#### MATERIAL SUPPLIED ####

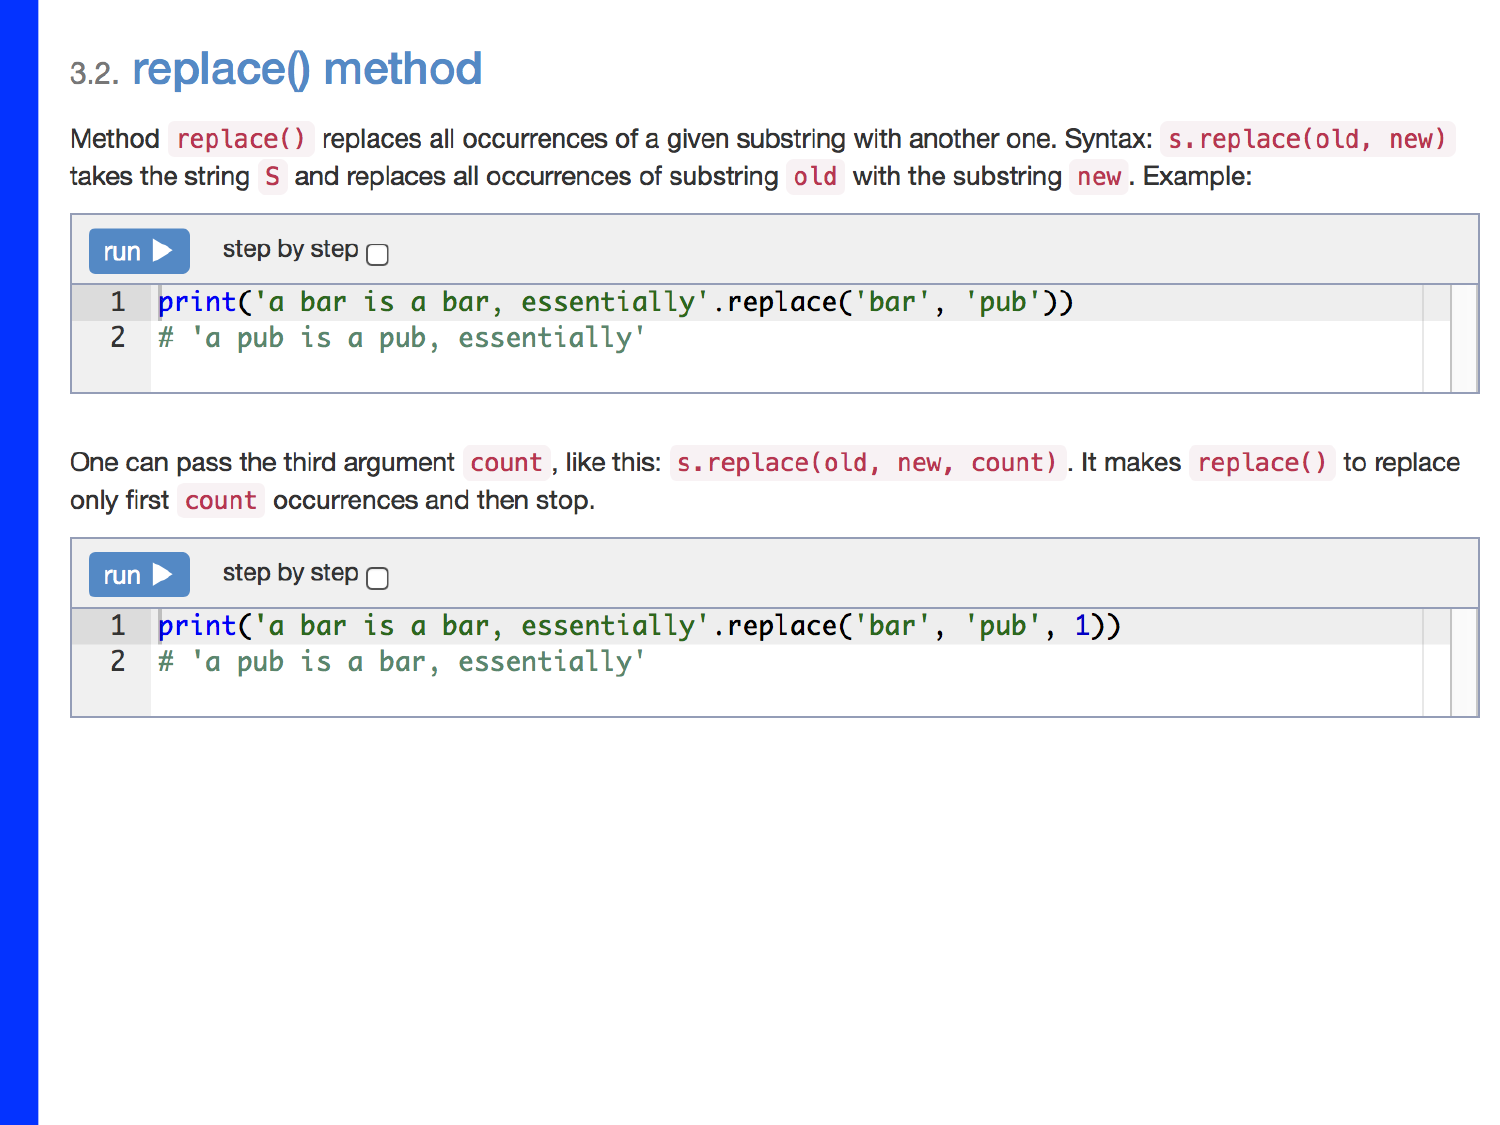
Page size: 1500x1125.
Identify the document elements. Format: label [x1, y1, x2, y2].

picture [58, 35, 1500, 757]
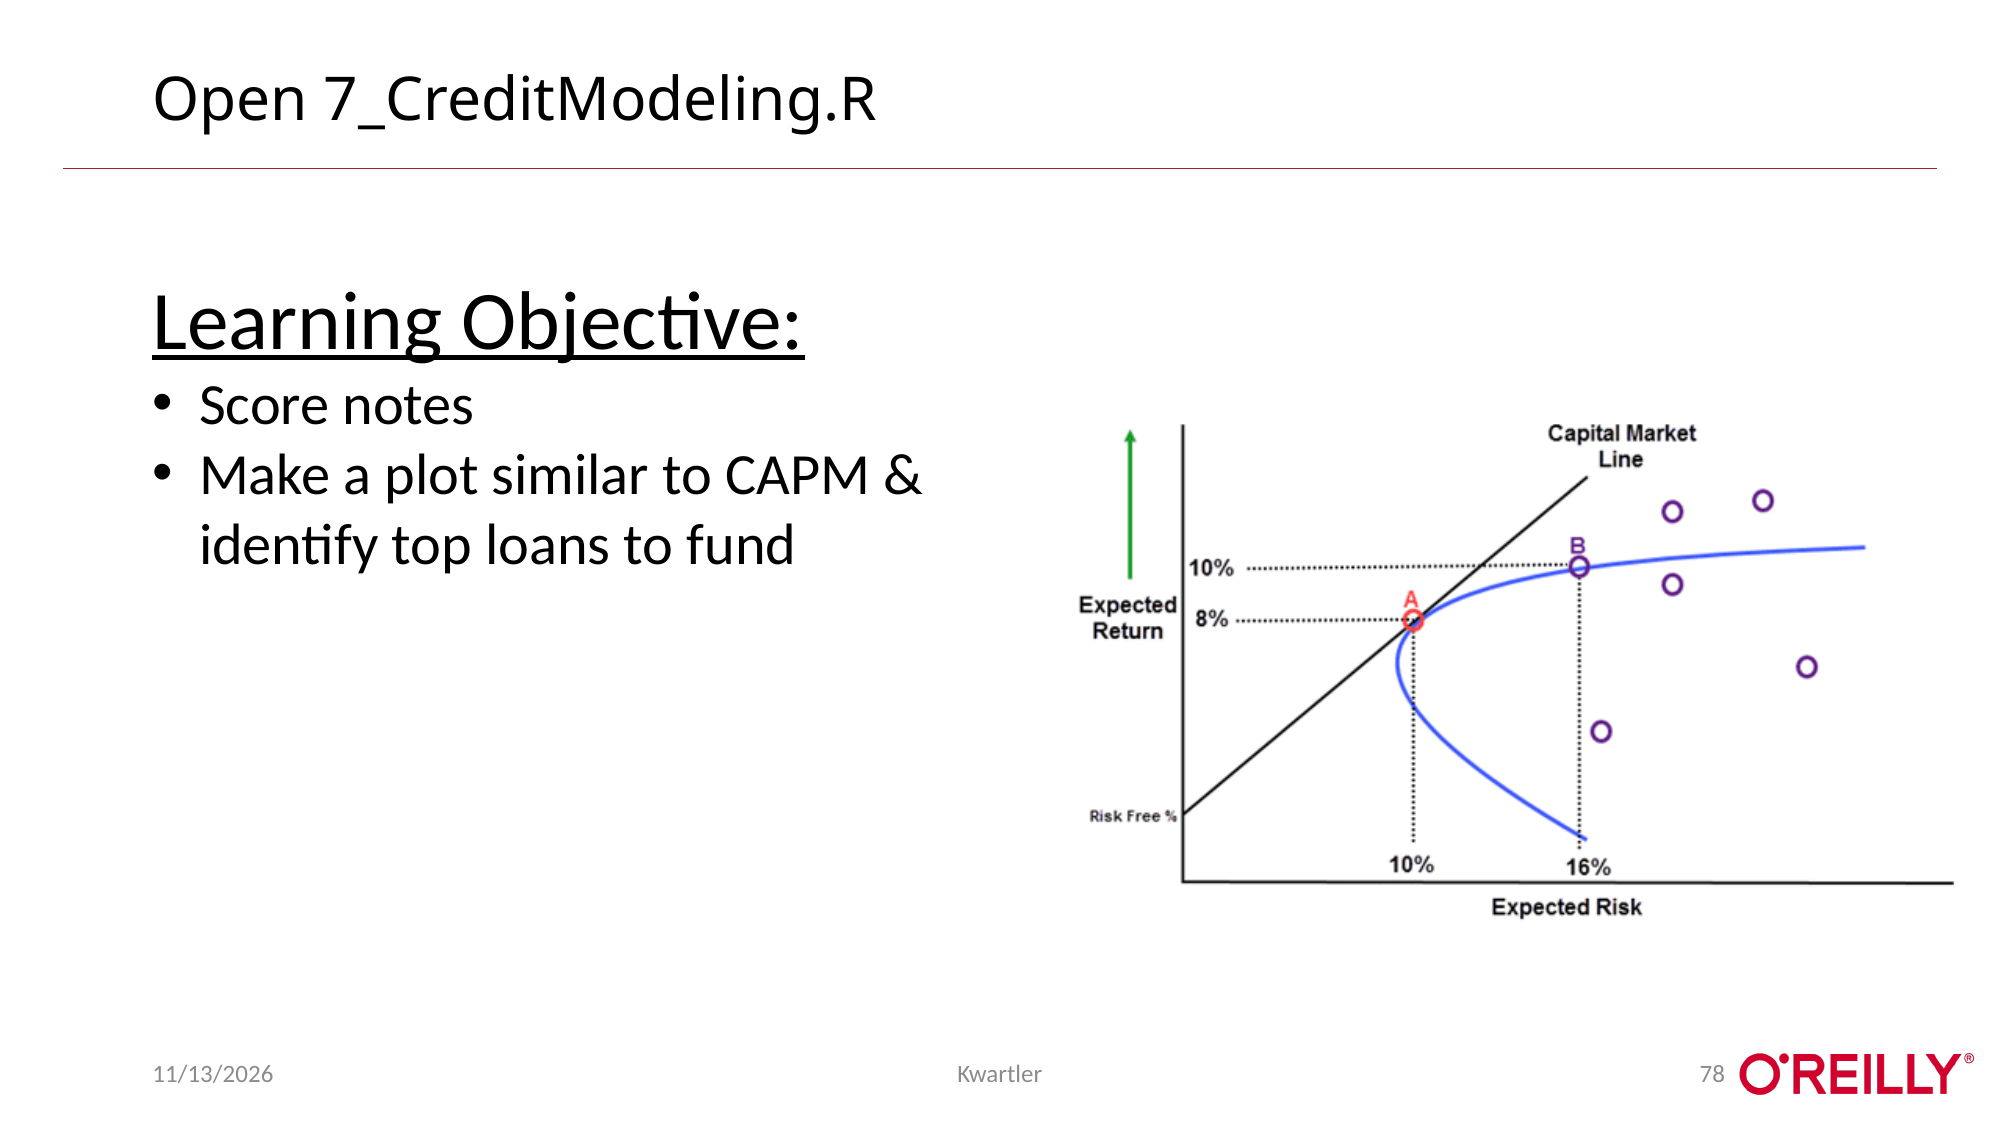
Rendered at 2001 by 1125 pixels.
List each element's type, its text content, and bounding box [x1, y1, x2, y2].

####

EXERCISE
Write out exactly, and only, the lines running from the line with "Identify the document" to the last line above, both included, with all pictures omitted.

FINAL ANSWER
Identify the document elements. Format: label [x1, y1, x2, y2].

picture [58, 35, 1500, 757]
Rendered at 2001 by 1125 pixels.
List each element's type, its text content, and bounding box [x1, y1, x2, y2].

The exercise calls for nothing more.